Top of GIVEN RECORDS

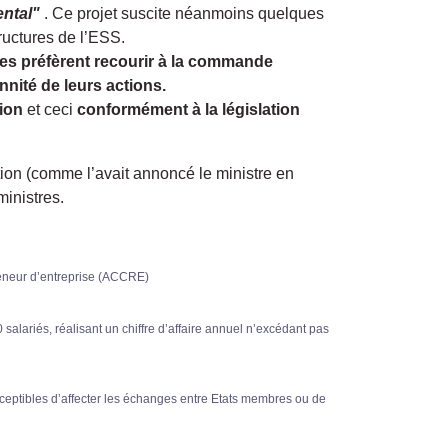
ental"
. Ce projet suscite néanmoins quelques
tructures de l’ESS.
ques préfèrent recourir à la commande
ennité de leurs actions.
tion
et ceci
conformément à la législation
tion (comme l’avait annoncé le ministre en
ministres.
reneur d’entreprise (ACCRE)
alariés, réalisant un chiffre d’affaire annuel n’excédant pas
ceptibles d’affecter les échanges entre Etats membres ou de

Bottom of GIVEN RECORDS
Top of GIVEN RECORDS

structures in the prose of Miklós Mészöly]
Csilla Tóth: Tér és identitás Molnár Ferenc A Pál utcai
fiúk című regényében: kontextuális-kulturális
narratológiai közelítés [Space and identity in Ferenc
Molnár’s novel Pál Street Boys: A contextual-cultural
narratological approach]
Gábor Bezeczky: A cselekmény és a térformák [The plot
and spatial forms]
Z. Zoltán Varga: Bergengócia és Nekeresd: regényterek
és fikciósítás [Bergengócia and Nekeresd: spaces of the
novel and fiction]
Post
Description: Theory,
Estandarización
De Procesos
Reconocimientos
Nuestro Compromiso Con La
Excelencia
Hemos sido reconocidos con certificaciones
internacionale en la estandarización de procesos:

Bottom of GIVEN RECORDS

*WORK TASK*: Given the records above, return exactly the lines starting at the line containing "fiúk című regényében: kontextuális-kulturális" and ending at the line containing "internacionale en la", including both.

*RESPONSE AREA*:
fiúk című regényében: kontextuális-kulturális
narratológiai közelítés [Space and identity in Ferenc
Molnár’s novel Pál Street Boys: A contextual-cultural
narratological approach]
Gábor Bezeczky: A cselekmény és a térformák [The plot
and spatial forms]
Z. Zoltán Varga: Bergengócia és Nekeresd: regényterek
és fikciósítás [Bergengócia and Nekeresd: spaces of the
novel and fiction]
Post
Description: Theory,
Estandarización
De Procesos
Reconocimientos
Nuestro Compromiso Con La
Excelencia
Hemos sido reconocidos con certificaciones
internacionale en la estandarización de procesos:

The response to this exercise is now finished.